There is this principle in economics - and I have no idea what it’s called - that goes something like this: With certain commodities, supply and demand are always chasing each other, and therefore overcompensating.
We therefore see cycles of highs and lows. If there is a glut of, say, pork on the market, prices will go down, and farmers will raise fewer hogs. Their decision to raise fewer hogs isn’t felt until a year later, when suddenly there is less pork on the market, so prices go up. Farmers then decide to raise more hogs, and the cycle repeats itself.

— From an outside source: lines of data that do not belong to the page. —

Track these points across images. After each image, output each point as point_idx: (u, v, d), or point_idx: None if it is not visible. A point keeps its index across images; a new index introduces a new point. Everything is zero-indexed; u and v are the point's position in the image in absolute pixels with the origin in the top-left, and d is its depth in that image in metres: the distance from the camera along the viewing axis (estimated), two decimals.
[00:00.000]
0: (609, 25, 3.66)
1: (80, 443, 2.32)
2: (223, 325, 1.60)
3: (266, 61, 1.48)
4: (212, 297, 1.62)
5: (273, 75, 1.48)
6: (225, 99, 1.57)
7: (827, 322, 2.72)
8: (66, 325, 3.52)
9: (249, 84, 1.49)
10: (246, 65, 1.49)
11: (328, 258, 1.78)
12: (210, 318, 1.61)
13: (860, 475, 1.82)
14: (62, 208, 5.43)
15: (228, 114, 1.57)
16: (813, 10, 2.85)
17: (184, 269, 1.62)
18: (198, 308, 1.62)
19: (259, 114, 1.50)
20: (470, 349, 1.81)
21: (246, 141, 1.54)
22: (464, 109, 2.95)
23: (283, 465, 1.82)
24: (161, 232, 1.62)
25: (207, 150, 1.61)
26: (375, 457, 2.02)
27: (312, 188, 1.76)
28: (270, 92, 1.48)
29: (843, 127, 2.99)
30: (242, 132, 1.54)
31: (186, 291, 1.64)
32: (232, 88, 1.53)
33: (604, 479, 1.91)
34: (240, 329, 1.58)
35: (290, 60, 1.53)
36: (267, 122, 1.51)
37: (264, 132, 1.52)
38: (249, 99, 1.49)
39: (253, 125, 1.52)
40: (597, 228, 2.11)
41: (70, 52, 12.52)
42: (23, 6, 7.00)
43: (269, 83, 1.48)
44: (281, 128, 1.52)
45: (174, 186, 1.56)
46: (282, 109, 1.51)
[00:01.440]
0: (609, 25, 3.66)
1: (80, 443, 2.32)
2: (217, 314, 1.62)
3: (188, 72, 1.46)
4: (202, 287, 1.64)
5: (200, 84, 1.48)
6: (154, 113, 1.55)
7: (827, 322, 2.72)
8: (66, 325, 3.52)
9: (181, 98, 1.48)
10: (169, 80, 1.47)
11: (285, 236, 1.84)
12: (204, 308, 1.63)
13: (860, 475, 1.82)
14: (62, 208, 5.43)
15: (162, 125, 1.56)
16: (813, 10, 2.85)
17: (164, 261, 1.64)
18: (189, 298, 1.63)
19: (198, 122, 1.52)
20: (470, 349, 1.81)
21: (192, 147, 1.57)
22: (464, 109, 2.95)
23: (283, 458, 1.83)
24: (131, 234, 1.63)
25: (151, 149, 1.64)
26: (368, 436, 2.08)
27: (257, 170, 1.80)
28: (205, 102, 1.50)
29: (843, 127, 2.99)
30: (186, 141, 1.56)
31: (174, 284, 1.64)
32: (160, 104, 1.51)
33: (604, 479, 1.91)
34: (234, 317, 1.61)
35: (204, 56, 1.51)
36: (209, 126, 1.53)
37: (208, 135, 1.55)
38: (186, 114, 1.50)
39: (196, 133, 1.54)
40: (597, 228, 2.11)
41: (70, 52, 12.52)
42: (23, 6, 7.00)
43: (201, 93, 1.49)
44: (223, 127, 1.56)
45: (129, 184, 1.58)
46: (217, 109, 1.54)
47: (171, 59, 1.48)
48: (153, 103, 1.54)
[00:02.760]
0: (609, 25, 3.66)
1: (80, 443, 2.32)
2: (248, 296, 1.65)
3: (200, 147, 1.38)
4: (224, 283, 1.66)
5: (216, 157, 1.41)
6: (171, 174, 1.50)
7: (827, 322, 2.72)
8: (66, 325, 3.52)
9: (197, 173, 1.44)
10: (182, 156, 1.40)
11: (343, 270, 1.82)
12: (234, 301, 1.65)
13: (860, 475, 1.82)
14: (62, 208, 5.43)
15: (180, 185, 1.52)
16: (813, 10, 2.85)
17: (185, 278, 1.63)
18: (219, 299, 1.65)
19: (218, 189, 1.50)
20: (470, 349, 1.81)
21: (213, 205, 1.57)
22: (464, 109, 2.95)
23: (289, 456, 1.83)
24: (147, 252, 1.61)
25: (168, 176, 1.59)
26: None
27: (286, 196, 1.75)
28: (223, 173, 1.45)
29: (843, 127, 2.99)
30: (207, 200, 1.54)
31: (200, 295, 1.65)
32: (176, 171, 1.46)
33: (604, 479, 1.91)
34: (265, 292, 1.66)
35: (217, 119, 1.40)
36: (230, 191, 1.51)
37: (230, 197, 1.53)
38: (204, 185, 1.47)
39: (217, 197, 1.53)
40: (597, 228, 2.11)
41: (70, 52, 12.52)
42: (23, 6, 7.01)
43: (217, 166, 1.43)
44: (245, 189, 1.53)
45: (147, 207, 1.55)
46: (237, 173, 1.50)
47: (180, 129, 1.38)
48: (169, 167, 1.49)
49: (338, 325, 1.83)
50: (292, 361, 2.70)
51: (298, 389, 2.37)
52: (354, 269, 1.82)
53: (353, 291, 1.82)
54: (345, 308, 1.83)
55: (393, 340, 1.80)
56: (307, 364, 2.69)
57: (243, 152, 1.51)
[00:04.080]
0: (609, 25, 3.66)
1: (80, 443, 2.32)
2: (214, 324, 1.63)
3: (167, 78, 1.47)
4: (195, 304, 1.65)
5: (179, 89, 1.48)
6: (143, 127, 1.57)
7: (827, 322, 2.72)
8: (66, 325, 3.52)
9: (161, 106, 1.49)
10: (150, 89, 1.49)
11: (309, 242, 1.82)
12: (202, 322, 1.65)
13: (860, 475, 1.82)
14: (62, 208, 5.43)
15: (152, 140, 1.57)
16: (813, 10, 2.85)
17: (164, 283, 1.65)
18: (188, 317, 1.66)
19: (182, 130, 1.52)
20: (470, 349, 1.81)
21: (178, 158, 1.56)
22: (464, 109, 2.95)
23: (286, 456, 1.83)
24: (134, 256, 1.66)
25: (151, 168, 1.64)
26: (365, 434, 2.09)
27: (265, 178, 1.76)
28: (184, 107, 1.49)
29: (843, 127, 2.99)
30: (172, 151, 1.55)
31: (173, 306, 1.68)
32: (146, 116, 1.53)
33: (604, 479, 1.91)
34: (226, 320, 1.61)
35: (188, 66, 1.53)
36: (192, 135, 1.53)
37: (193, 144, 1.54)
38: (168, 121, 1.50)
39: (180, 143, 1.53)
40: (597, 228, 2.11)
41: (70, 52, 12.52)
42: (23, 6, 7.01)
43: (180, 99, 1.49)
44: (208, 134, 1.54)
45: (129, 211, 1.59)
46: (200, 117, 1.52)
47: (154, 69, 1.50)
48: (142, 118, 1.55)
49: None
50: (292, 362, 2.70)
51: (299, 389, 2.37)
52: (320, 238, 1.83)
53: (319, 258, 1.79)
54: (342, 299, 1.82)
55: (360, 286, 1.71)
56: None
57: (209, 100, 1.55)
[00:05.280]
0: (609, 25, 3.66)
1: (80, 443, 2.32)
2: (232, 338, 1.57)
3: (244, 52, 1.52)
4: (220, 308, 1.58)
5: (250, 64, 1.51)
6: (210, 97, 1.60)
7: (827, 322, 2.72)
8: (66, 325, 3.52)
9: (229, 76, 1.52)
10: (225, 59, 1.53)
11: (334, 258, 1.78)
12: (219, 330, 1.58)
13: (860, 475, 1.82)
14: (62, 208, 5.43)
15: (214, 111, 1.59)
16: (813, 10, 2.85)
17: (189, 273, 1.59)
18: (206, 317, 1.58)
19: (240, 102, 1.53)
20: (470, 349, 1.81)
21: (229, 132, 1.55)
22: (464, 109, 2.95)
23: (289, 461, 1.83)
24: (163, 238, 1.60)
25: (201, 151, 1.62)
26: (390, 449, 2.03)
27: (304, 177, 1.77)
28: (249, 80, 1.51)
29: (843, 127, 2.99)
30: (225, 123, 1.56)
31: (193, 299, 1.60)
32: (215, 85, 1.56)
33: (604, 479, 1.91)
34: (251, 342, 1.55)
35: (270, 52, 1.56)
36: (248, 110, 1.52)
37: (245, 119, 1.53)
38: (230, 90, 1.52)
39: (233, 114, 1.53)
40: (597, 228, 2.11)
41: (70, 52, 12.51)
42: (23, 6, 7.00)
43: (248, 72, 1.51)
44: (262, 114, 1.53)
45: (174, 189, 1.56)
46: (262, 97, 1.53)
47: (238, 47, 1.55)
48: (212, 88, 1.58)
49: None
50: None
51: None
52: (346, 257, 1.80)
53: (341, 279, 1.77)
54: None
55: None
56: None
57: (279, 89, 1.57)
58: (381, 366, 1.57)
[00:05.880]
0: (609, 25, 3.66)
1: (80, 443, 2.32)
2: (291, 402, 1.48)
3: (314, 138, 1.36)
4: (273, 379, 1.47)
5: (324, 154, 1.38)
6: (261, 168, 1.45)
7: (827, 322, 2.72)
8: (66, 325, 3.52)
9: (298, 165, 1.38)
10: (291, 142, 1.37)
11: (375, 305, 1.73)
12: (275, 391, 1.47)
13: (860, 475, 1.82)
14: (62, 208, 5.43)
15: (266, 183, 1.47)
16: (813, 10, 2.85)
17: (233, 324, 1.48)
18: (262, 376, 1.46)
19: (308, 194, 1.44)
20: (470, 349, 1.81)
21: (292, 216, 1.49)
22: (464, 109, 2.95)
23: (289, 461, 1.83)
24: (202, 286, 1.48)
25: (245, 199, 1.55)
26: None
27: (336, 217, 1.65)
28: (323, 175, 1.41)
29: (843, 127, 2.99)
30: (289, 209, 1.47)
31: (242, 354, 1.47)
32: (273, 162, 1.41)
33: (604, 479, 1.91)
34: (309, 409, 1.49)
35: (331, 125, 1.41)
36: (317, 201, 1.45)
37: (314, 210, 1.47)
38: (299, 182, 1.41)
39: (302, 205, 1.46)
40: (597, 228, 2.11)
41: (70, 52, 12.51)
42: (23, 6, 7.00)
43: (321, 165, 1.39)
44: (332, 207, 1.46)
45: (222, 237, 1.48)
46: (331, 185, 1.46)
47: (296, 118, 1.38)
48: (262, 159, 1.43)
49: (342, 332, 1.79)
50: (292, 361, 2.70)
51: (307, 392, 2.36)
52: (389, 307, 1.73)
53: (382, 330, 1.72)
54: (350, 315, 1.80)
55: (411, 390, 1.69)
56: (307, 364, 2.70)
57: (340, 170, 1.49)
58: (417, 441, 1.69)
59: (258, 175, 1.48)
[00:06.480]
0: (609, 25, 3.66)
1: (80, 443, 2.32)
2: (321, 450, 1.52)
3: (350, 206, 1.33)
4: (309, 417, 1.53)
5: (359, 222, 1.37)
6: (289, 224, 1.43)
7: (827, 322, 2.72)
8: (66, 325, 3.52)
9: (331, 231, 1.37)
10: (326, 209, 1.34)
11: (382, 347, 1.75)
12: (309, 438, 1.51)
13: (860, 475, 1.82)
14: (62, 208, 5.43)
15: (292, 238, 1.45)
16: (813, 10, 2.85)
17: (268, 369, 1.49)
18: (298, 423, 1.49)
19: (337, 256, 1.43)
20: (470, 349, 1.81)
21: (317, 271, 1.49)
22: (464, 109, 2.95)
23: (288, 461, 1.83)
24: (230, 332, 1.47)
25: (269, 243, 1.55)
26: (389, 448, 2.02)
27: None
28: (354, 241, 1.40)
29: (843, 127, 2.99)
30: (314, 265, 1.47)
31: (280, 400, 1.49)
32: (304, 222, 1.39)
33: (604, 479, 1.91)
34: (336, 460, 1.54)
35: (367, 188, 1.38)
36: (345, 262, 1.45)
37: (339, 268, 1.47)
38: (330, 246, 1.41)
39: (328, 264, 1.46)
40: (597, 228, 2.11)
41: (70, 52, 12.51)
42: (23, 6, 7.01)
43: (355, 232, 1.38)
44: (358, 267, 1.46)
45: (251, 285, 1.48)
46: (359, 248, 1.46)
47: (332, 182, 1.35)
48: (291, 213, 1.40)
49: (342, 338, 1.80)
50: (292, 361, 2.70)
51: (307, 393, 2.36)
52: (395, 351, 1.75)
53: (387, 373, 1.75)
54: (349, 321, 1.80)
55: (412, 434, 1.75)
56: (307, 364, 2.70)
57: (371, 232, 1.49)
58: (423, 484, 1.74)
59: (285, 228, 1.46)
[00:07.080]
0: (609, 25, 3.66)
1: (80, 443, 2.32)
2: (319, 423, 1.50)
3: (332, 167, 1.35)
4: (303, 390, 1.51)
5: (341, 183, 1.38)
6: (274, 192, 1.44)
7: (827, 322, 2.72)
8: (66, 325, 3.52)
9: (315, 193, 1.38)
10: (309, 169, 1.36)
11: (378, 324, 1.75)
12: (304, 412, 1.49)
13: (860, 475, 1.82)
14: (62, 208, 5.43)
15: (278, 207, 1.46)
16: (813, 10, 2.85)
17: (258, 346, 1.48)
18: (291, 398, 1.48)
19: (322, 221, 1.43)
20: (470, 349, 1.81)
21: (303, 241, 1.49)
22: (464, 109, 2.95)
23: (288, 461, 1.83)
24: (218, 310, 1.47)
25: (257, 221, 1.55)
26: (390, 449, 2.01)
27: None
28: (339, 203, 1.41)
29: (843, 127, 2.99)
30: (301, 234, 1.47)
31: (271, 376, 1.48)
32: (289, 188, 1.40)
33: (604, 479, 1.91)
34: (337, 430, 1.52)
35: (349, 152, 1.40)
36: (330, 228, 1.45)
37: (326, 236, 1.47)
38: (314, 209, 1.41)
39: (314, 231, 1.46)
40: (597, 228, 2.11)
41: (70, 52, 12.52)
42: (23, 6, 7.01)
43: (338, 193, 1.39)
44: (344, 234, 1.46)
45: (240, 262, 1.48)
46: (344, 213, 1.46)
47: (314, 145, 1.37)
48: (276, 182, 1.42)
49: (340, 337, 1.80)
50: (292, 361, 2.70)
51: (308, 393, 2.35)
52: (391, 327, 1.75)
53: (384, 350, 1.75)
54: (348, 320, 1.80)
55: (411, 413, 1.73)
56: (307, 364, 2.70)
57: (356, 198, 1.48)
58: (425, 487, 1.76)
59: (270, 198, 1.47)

Or something along those lines.
Applying that basic observation to oil, Portfolio columnist John Cassidy says we’re in for a big price drop. The reason is simple: High prices have encouraged an overwhelming amount of oil exploration, projects which take several years to bring online. Within the next few years, there will be a lot more oil on the market, bringing prices down:
Already, in Texas and California, hundreds of mothballed, low-producing stripper wells have been brought back into production. In Africa, the Chinese government is making development deals with Sudan, Chad, the Congo Republic, and other impoverished nations with unexploited reserves. In the Canadian province of Alberta, Shell and other energy companies are building massive strip mines to access local tar sands, which can be converted into synthetic oil or refined directly into petroleum at a cost of roughly $30 a barrel. Some experts believe the sands contain more oil than the subdeserts of Saudi Arabia.
Not very long ago, energy companies were slashing their exploration and drilling budgets, refusing to finance any project unless it could generate crude for $15 or $20 a barrel. But since 2003, when the price of crude rose above $30 a barrel, the industry has relaxed its financial assumptions and beefed up capital spending. In the past four years, Exxon Mobil, the world’s largest oil company, has invested more than $60 billion in exploration and development. Between now and 2010, the company plans to begin pumping oil or gas from no fewer than 20 new projects.
It’s an interesting observation, and makes quite a bit of sense. It would be nice for me, since currently gas in Costa Rica is over $4 a gallon. It would be extremely bad for Venezuela, however. That country’s national budget - with its massive social handouts - assumes oil prices of well over $40 a gallon.